Motivations for Developers' Forward-looking Planning
The technological development path of quantum computing is fraught with uncertainty. Some perspectives suggest that its practicality is still decades away, while others point to IBM's fault-tolerant quantum computing goals in the late 2020s, Google's breakthrough in quantum chips, Microsoft's research on topological quantum computing, and the U.S. government's set transition period for the 2030-2035 cryptographic systems as signs that progress is accelerating.
The migration of critical infrastructure requires a lengthy time horizon. Bitcoin developers emphasize that systematic planning is necessary across various aspects, from BIP design, software implementation, infrastructure adaptation to user adoption. If action is postponed until the quantum threat looms large, there may be a passive response due to insufficient time.
If the community reaches widespread consensus, BIP-360 may be advanced through a phased soft-fork approach:
· Activate the P2MR new output type.
· Wallets, exchanges, and custodians gradually add support for it.
· Users progressively migrate their assets to new addresses over several years.
This process is similar to the path from optional to widespread adoption experienced by Segregated Witness (SegWit) and the Taproot upgrade in previous years.
Extensive Discussion Around BIP-360
There is still ongoing discussion within the community regarding the urgency of implementing BIP-360 and its potential costs. Key issues include:
· Is a slight fee increase for long-term holders acceptable?
· Should institutional users be the first to migrate assets to demonstrate the process?
· How should "dormant" bitcoins that will never be moved be handled?
· How should wallet apps accurately convey the concept of "quantum security" to users, avoiding unnecessary panic while providing effective information?

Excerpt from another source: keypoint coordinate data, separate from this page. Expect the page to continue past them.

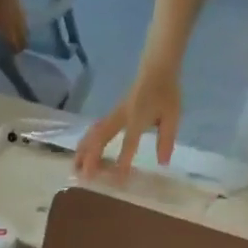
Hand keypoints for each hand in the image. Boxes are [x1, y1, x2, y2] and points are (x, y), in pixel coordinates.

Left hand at [0, 0, 28, 53]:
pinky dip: (22, 31)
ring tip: (14, 39)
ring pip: (26, 35)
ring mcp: (23, 19)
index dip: (11, 53)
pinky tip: (15, 28)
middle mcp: (18, 27)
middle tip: (11, 49)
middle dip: (18, 48)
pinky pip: (25, 26)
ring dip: (21, 40)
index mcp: (9, 30)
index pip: (13, 48)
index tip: (6, 55)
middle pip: (23, 44)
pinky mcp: (24, 11)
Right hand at [73, 54, 181, 177]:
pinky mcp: (111, 114)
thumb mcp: (172, 115)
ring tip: (75, 167)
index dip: (123, 159)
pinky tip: (79, 152)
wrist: (156, 68)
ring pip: (94, 133)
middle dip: (92, 156)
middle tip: (85, 176)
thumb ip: (166, 139)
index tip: (118, 179)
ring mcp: (114, 114)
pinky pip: (95, 129)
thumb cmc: (166, 92)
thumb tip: (163, 163)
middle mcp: (121, 116)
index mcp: (138, 116)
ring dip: (84, 150)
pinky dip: (86, 142)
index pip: (129, 141)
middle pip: (102, 137)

These discussions are still ongoing. The proposal of BIP-360 has greatly spurred in-depth discussions on related issues but has by no means concluded all questions.
Background: Quantum computers could potentially break current cryptographic assumptions, dating back to mathematician Peter Shor's Shor's algorithm in 1994, which predates the creation of Bitcoin. Therefore, Bitcoin's planning for future quantum threats is fundamentally a response to this theoretical breakthrough that has been in existence for over thirty years.
Actions Users Can Currently Take
Currently, the quantum threat is not imminent, and users need not be overly concerned. However, taking some cautious measures is beneficial:
· Adhere to the principle of not reusing addresses.
· Always use the latest version of wallet software.
· Stay informed about developments related to Bitcoin protocol upgrades.
· Note when wallet applications begin supporting the P2MR address type.
· Users holding a significant amount of Bitcoin should quietly assess their own risk exposure and consider devising an appropriate contingency plan.
BIP-360: The First Step Towards the Post-Quantum Era
BIP-360 marks Bitcoin's first concrete step at the protocol level to reduce quantum risk exposure. It redefines how new outputs are constructed, minimizing accidental key reveal and laying the groundwork for future long-term migration strategies.
It does not autonomously upgrade existing bitcoins, preserving the current signature scheme, and underscores a fact: achieving true quantum resistance requires a cautious, ecosystem-wide, ongoing effort. This relies on long-term engineering practice and phased community adoption, rather than the immediate impact of a single BIP proposal.